We walk through the hot bruise-coloured evening down the Spanish Steps, past the Pantheon and through the Piazza Navona, where an Egyptian pharaoh stands in the gloaming, motionless in his synthetic gold sheath. He has been standing there all day, beneath the smiting sun. Now the last tourists drift by, to look at him and see if he will move: he doesn’t. They drop coins into a bowl at his feet. After a while, once darkness has fallen, his hands appear from within the sheath and he removes his mask. He steps down from the box concealed beneath the gold material. He lifts the sheath over his
head. He is a small man, moustached, middle Eastern, wearing a faded Nike T-shirt. He packs everything away, and counts the coins in his bowl.

We cross the river and pass into the Trastevere, with its air of genteel squalor and monitored bohemianism. At a bar we stop and order glasses of pale wine. We sit for a while and watch other people. There is a big group at a nearby table, two or three families, the adults around our own age. They are Italians. They look prosperous, intelligent, carelessly attractive: they have a number of children and dogs. They are laughing, talking; more people come and they embrace them and laugh and talk even louder. One of them has her shopping in a basket at her feet. I can see tomatoes, a sheaf of basil, a stick of bread. They are so settled, so established. We watch them and drink our drinks. Have we tired of our rootlessness? Do we want friends, pets, establishment?
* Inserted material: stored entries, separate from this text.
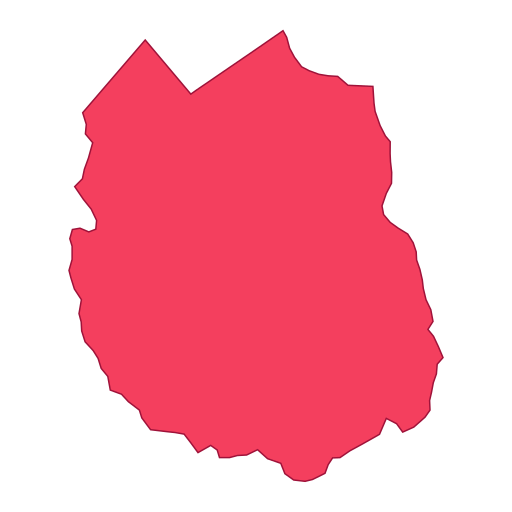 Ipaussu, São Paulo, Brazil (Mercator projection)
{"feature_id": "56859067B23580157718081", "entity_name": "Ipaussu", "entity_type": "district", "adm_level": 2, "iso_a3": "BRA", "parent_name": "Brazil", "parent_adm1": "São Paulo", "projection": "mercator", "projection_center": [-49.603, -23.063], "detail": "fine", "context": "isolated", "style": "filled", "palette": "rose", "viewbox_px": 512, "rotation_deg": 0, "n_neighbors": 0, "source": "geoboundaries", "source_scale": "gbopen_adm2", "svg_char_len": 1480}
<svg xmlns="http://www.w3.org/2000/svg" viewBox="0 0 512 512"><path d="M372.9,86.4L348.0,85.3L337.7,76.4L328.2,75.8L318.9,74.3L309.1,70.7L301.6,66.8L294.5,57.3L289.6,48.2L286.7,37.4L283.0,30.7L256.1,49.3L196.9,89.8L190.8,94.1L145.2,40.0L82.7,112.7L86.3,124.4L85.4,133.9L92.7,142.7L88.5,157.9L84.4,169.2L82.4,178.8L74.7,186.6L83.5,199.5L91.2,209.1L96.6,220.4L95.8,229.2L88.8,231.9L80.0,228.2L72.4,229.5L69.8,238.7L72.1,246.2L72.1,259.5L69.0,270.4L70.9,277.8L74.4,289.0L81.4,299.7L79.0,313.6L81.2,321.9L81.7,331.0L85.1,341.8L93.2,350.6L98.1,358.4L101.2,368.4L107.8,376.4L110.3,390.1L121.5,394.2L128.4,401.7L139.4,410.1L141.8,417.9L150.6,429.7L167.4,431.7L175.0,432.5L184.1,434.1L190.8,442.8L198.0,452.6L210.7,445.4L217.2,450.0L219.5,457.6L229.5,457.6L237.4,455.5L246.6,455.0L257.6,449.7L267.6,458.7L280.8,463.3L284.9,473.7L293.7,480.0L305.1,481.3L312.5,479.5L325.0,473.3L328.2,464.6L332.6,457.9L340.0,457.6L349.9,450.8L362.2,444.1L379.5,434.3L386.3,418.4L396.6,423.7L402.7,432.1L413.8,427.1L425.0,417.2L430.0,410.1L429.6,400.5L431.5,392.3L433.3,382.7L436.4,373.9L437.2,364.2L443.0,357.6L438.4,346.7L433.5,336.3L427.9,329.4L433.0,321.4L430.8,309.7L426.0,299.7L423.3,288.5L422.3,279.9L419.9,269.4L416.6,260.0L416.2,251.9L413.2,242.8L407.7,234.0L397.8,227.9L390.2,222.4L383.6,214.6L382.0,205.9L386.3,193.4L391.5,183.3L391.7,172.5L390.5,161.8L390.1,153.5L390.2,141.7L385.4,136.0L380.1,125.6L375.1,111.4L374.0,103.1L372.9,86.4Z" fill="#f43f5e" stroke="#9f1239" stroke-width="1.5"/></svg>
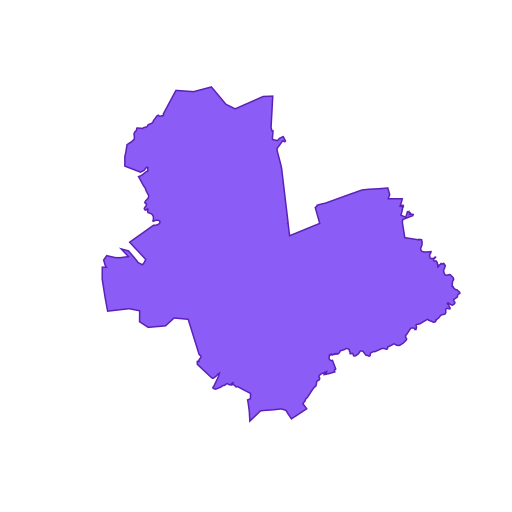 Chicomuselo, Chiapas, Mexico, rotated 45°
{"feature_id": "50627088B18917437048636", "entity_name": "Chicomuselo", "entity_type": "district", "adm_level": 2, "iso_a3": "MEX", "parent_name": "Mexico", "parent_adm1": "Chiapas", "projection": "robinson", "projection_center": [-92.321, 15.794], "detail": "fine", "context": "isolated", "style": "filled", "palette": "violet", "viewbox_px": 512, "rotation_deg": 45, "n_neighbors": 0, "source": "geoboundaries", "source_scale": "gbopen_adm2", "svg_char_len": 6132}
<svg xmlns="http://www.w3.org/2000/svg" viewBox="0 0 512 512"><g transform="rotate(45 256 256)"><path d="M430.3,156.6L430.5,156.2L430.0,155.5L426.4,154.4L425.3,154.5L424.8,154.2L424.7,153.9L424.8,153.5L425.0,153.2L427.2,153.0L429.7,151.9L430.1,150.2L429.9,148.7L429.4,148.1L428.5,148.1L427.1,147.6L426.6,146.8L426.9,146.1L426.9,144.7L427.2,144.0L427.3,143.3L427.3,142.5L426.5,141.4L426.0,140.3L426.1,139.6L426.5,138.8L426.5,138.2L425.8,137.7L424.4,137.6L423.7,137.8L422.0,137.8L420.9,138.6L420.2,138.7L418.2,138.8L417.1,138.3L416.8,138.3L416.6,138.6L416.0,138.7L414.8,137.4L413.2,135.2L412.6,134.0L412.5,133.0L411.5,132.2L410.7,131.9L406.6,131.9L406.1,132.1L404.4,134.8L403.1,135.7L401.2,135.1L399.1,133.8L398.0,131.8L397.8,130.9L396.5,128.8L395.8,129.1L395.3,128.9L395.1,128.6L394.0,128.5L393.6,128.7L393.5,129.9L393.2,130.2L393.0,130.4L392.3,130.3L392.1,130.4L392.4,131.6L391.8,133.5L392.0,134.0L392.5,134.3L392.4,135.2L391.6,134.8L391.1,133.7L390.4,133.3L389.8,133.5L388.8,132.5L388.1,132.3L387.0,132.1L386.6,132.3L385.9,133.6L384.3,133.4L383.9,132.4L383.9,130.0L383.7,129.8L383.4,130.1L383.4,131.3L383.2,132.2L381.9,133.6L381.4,134.0L380.7,134.2L379.7,133.8L378.9,133.3L378.0,132.4L377.0,129.5L376.6,129.1L375.2,131.0L371.6,134.7L370.2,135.3L369.1,135.4L368.0,135.0L367.0,134.1L365.5,130.7L363.1,128.2L362.4,128.2L361.6,127.4L359.4,129.0L359.7,129.5L348.2,137.8L336.1,129.0L335.1,128.1L334.1,126.2L338.3,116.6L337.8,115.5L335.8,116.8L335.1,117.8L335.0,117.4L335.3,117.2L334.8,116.5L333.7,116.9L333.6,116.6L332.8,116.9L332.7,116.8L332.7,117.0L331.8,117.6L334.5,122.7L329.7,124.7L327.0,120.1L325.0,117.5L325.4,117.1L324.9,116.5L324.6,116.9L324.0,116.2L322.9,117.5L323.6,118.2L322.7,119.1L320.2,114.1L318.9,112.1L309.0,122.0L307.1,118.0L301.1,114.7L295.1,121.8L288.5,129.1L284.4,134.2L281.6,139.9L281.6,140.3L281.1,141.0L281.0,141.6L280.1,143.0L267.8,169.4L264.7,174.3L263.3,177.0L263.9,177.5L263.6,179.8L278.0,187.9L265.4,217.9L255.2,209.9L255.1,210.1L254.8,209.5L212.1,175.9L208.5,173.6L196.4,166.5L194.9,165.2L193.4,155.8L195.5,154.9L195.5,153.8L190.8,152.3L189.4,156.1L189.6,159.1L185.6,161.8L184.4,161.2L179.6,155.5L178.8,156.2L175.8,154.5L154.8,131.1L148.3,138.1L137.2,166.7L127.5,170.0L104.9,168.0L95.7,183.9L82.3,195.5L90.0,221.1L90.9,221.6L91.2,222.5L90.1,223.5L89.4,225.2L88.5,225.5L87.5,225.4L87.0,226.2L86.9,227.8L87.3,228.8L87.7,232.7L88.3,233.6L88.5,235.0L88.2,236.5L87.2,238.6L87.0,239.7L87.5,241.4L87.3,242.2L85.9,244.5L85.4,246.4L84.1,247.1L83.2,248.1L81.9,249.0L81.3,249.9L82.6,251.6L82.6,254.0L83.3,255.9L85.8,257.8L87.4,259.7L87.2,261.5L87.2,264.2L86.9,264.3L86.1,268.5L90.3,274.3L93.0,278.5L99.7,285.2L115.1,278.4L115.1,278.1L116.1,275.4L116.3,274.3L115.8,270.8L116.2,270.2L116.9,269.9L117.6,270.9L119.5,272.4L118.8,273.7L118.1,279.7L117.4,281.7L116.8,282.9L126.9,285.9L128.7,286.1L130.0,286.5L131.7,287.4L137.7,289.3L138.6,290.8L139.0,292.7L138.9,293.6L139.0,295.4L139.7,297.0L141.9,296.7L142.2,296.9L142.8,298.4L143.2,301.0L143.4,301.4L144.0,301.8L144.7,301.9L145.3,301.8L145.6,301.5L146.0,299.4L146.3,299.3L146.8,299.4L147.0,300.1L147.7,301.1L149.0,301.7L150.5,300.8L152.4,300.2L153.5,300.1L155.1,300.5L156.5,301.6L157.4,302.4L158.1,303.9L158.7,304.2L160.0,301.4L161.3,300.1L163.0,299.3L164.4,300.1L164.7,301.4L164.4,303.2L163.0,305.7L161.8,306.6L156.9,335.6L180.5,336.4L181.7,340.2L181.8,342.6L177.3,344.0L174.9,343.6L162.3,342.5L155.7,346.3L166.2,346.6L161.2,353.2L157.7,356.6L150.2,361.3L151.1,366.6L155.9,369.2L158.2,369.8L155.2,372.6L163.6,381.1L179.4,392.6L190.1,399.9L203.6,382.9L212.5,377.0L220.1,384.8L230.2,382.7L241.4,369.4L241.9,357.8L252.8,348.7L285.5,365.9L286.3,365.9L286.8,365.6L288.0,365.8L288.5,366.1L289.2,369.9L289.6,370.5L290.2,370.7L290.3,371.0L289.5,371.2L289.3,371.4L289.0,372.1L291.1,374.1L310.1,373.5L311.5,373.3L311.9,373.1L312.4,372.0L312.8,368.9L312.6,366.5L313.0,364.8L314.8,368.1L318.4,378.3L318.3,378.8L318.7,379.8L320.0,379.6L321.7,378.7L322.5,376.5L323.5,374.6L324.1,372.3L323.9,371.5L325.1,370.0L325.7,366.7L327.6,366.1L329.0,365.3L329.1,364.9L329.0,364.0L329.4,361.1L330.2,363.9L330.6,363.2L331.5,362.8L333.3,362.6L334.3,362.8L335.3,361.4L349.2,357.1L349.5,357.2L353.0,360.9L351.8,363.7L354.7,365.7L361.1,370.6L368.4,377.1L368.7,362.1L369.9,360.9L370.5,360.0L377.0,352.5L381.6,346.7L383.0,345.7L386.3,344.0L390.6,345.0L396.2,346.1L399.9,328.2L394.6,327.4L393.6,327.4L393.3,325.7L393.4,324.5L392.2,321.8L392.4,320.4L391.9,317.4L390.7,312.0L390.0,307.7L390.3,306.3L390.3,305.8L389.2,303.6L388.8,303.4L387.6,301.5L387.6,300.9L388.3,299.7L388.1,298.2L387.4,297.3L386.4,297.3L385.2,295.8L385.6,292.4L386.3,291.4L387.7,287.8L388.5,289.2L387.3,291.2L388.0,291.8L390.6,287.9L393.7,282.2L392.2,281.4L392.3,279.5L384.0,275.8L383.9,277.1L383.8,276.7L383.3,276.6L381.8,277.2L380.6,277.2L379.7,276.4L378.8,275.0L378.0,274.4L378.6,273.4L378.1,273.2L378.8,271.9L379.3,272.2L379.5,271.8L380.0,272.0L380.6,270.4L381.1,269.9L380.8,269.7L381.4,269.2L381.1,269.1L381.6,268.5L382.0,268.7L382.6,268.1L382.1,267.9L383.4,266.8L383.3,265.5L382.7,263.3L384.5,260.1L385.3,257.4L387.9,256.1L389.8,257.5L390.5,257.5L391.1,257.9L391.5,258.5L392.1,258.3L392.9,256.7L393.5,256.6L394.3,256.9L395.3,257.5L396.0,257.4L396.5,257.0L396.9,256.4L397.4,254.1L397.6,252.8L397.0,249.8L397.1,249.2L397.6,248.5L399.4,247.8L403.8,248.4L404.5,248.0L405.1,247.5L406.6,247.0L407.1,246.4L407.1,245.6L405.9,244.4L405.8,243.5L405.9,242.6L406.6,240.6L407.5,239.8L407.9,239.2L410.3,232.8L411.1,231.5L413.6,229.9L414.4,229.6L414.5,229.0L414.2,228.0L413.4,227.1L413.4,226.7L414.0,226.0L415.0,223.0L415.4,221.1L415.7,220.6L416.3,220.3L418.9,219.5L420.5,218.0L420.9,217.2L421.7,213.2L421.7,208.9L420.9,207.9L419.4,207.8L418.6,206.9L418.1,206.7L418.0,205.0L416.5,197.7L417.4,196.4L418.9,195.2L420.5,195.6L421.1,194.8L419.8,192.8L418.0,191.7L417.9,190.9L419.7,188.5L421.9,179.8L422.4,179.3L422.9,179.1L423.2,179.4L424.5,179.0L426.2,178.1L428.3,177.4L429.3,175.9L429.3,175.3L428.8,174.3L428.4,174.1L428.8,173.5L428.7,172.6L429.0,170.9L428.7,168.6L428.7,167.0L428.9,166.1L430.2,164.4L430.7,163.0L430.1,161.7L428.1,159.8L427.9,158.7L428.1,157.9L428.2,157.7L430.3,156.6Z" fill="#8b5cf6" stroke="#5b21b6" stroke-width="1.5"/></g></svg>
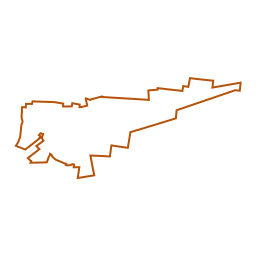 Ucú, Yucatán, Mexico (Natural Earth projection), rotated 91°
{"feature_id": "50627088B57657804580425", "entity_name": "Ucú", "entity_type": "district", "adm_level": 2, "iso_a3": "MEX", "parent_name": "Mexico", "parent_adm1": "Yucatán", "projection": "natural_earth1", "projection_center": [-89.766, 21.088], "detail": "fine", "context": "isolated", "style": "outline", "palette": "amber", "viewbox_px": 256, "rotation_deg": 91, "n_neighbors": 0, "source": "geoboundaries", "source_scale": "gbopen_adm2", "svg_char_len": 1849}
<svg xmlns="http://www.w3.org/2000/svg" viewBox="0 0 256 256"><g transform="rotate(91 128 128)"><path d="M108.9,234.2L110.7,234.4L112.6,234.3L117.4,234.6L120.0,234.5L122.9,233.6L123.9,233.6L126.7,234.6L135.5,235.4L138.7,235.7L139.9,236.0L140.9,236.4L142.1,236.9L143.5,237.3L144.2,237.6L147.8,239.8L151.3,230.3L140.1,216.4L139.9,216.7L139.0,215.7L138.8,215.9L138.5,215.6L137.8,215.4L136.6,217.0L134.8,215.3L135.3,213.9L135.5,212.8L138.7,213.7L139.0,213.7L139.0,214.3L142.2,212.3L147.6,219.3L150.7,216.2L159.8,227.6L162.6,224.6L162.8,224.6L162.8,224.4L164.4,224.9L164.0,213.2L163.7,208.5L158.6,206.9L158.4,206.8L156.9,205.9L156.4,205.7L155.2,205.6L155.6,204.7L156.0,204.1L156.6,203.8L157.0,203.5L157.8,203.3L160.1,200.8L161.0,199.6L161.6,198.1L161.7,197.7L162.0,197.2L162.5,195.6L163.7,192.7L165.1,189.1L166.1,189.6L166.2,189.4L166.3,189.2L166.3,188.1L166.3,187.8L166.3,187.4L166.4,186.8L166.2,185.9L166.1,184.8L165.7,184.0L165.2,183.3L165.2,182.9L165.3,181.9L165.5,181.2L167.3,181.6L168.2,181.6L168.2,180.8L168.2,180.4L168.0,176.0L172.9,176.6L178.9,177.4L177.8,171.3L176.5,164.4L176.5,164.2L175.9,160.9L169.2,162.4L156.2,165.1L156.4,154.7L156.8,145.6L145.7,144.3L147.1,133.6L147.2,132.8L147.8,127.8L142.3,127.0L132.1,125.5L124.5,101.8L121.4,92.2L117.5,80.3L109.4,79.7L106.0,70.3L88.3,21.3L88.8,16.9L86.7,16.7L80.7,16.2L86.1,44.3L79.2,43.6L78.8,48.8L78.0,57.6L77.1,66.9L85.8,68.4L85.1,73.5L90.0,74.3L88.8,86.6L88.8,87.3L87.6,99.0L89.1,99.0L90.1,108.3L99.5,107.6L97.5,153.2L97.4,153.1L96.9,154.6L97.0,154.9L100.2,166.0L100.6,166.2L99.1,170.7L99.2,170.8L106.3,169.2L106.9,171.3L107.5,173.7L107.9,175.1L107.9,176.5L108.0,176.6L108.0,176.8L105.4,176.7L104.2,184.1L107.4,184.6L107.6,193.3L104.7,193.2L104.2,196.7L103.4,202.2L103.1,221.6L103.0,223.9L105.6,224.4L105.6,230.4L109.2,230.6L108.9,234.2Z" fill="none" stroke="#b45309" stroke-width="2"/></g></svg>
Two things have happened. The first is more of a dawning, a realisation, than a happening: we have nearly run out of money. The second is a realisation too, in its way, but it feels like an event. It is that we have changed. The change is hard to quantify, to accommodate, for it makes itself apparent only in the fact that we are neither tourists nor citizens, and however spiritually relieving that fact might be, it is difficult to know how to live in the world in the light of it. The longer we stay in Italy, the less we are able to conduct ourselves like visitors. Yet to live here, really live, would involve the same things as living anywhere. There would be school and routine, anxiety and conformity, judgement and separation, success and failure. There would be all the ripples of effect that are sent out when people establish themselves among other people. Is it these ripples, these imperceptible chains, that we shrink from sending forth? To live in another country requires a fundamental acceptance of things that are true in all countries. I have known people who have moved abroad, by choice rather than compulsion: the majority of them, before they leave, assert at every opportunity the ways in which their prospective homeland is better, and once they are
there insist with equal vehemence on the ways in which it is worse. As a child, my parents were constantly moving. They, too, seemed to believe that when they moved, the bad things would remain behind. And perhaps they did: but the good things stayed there also.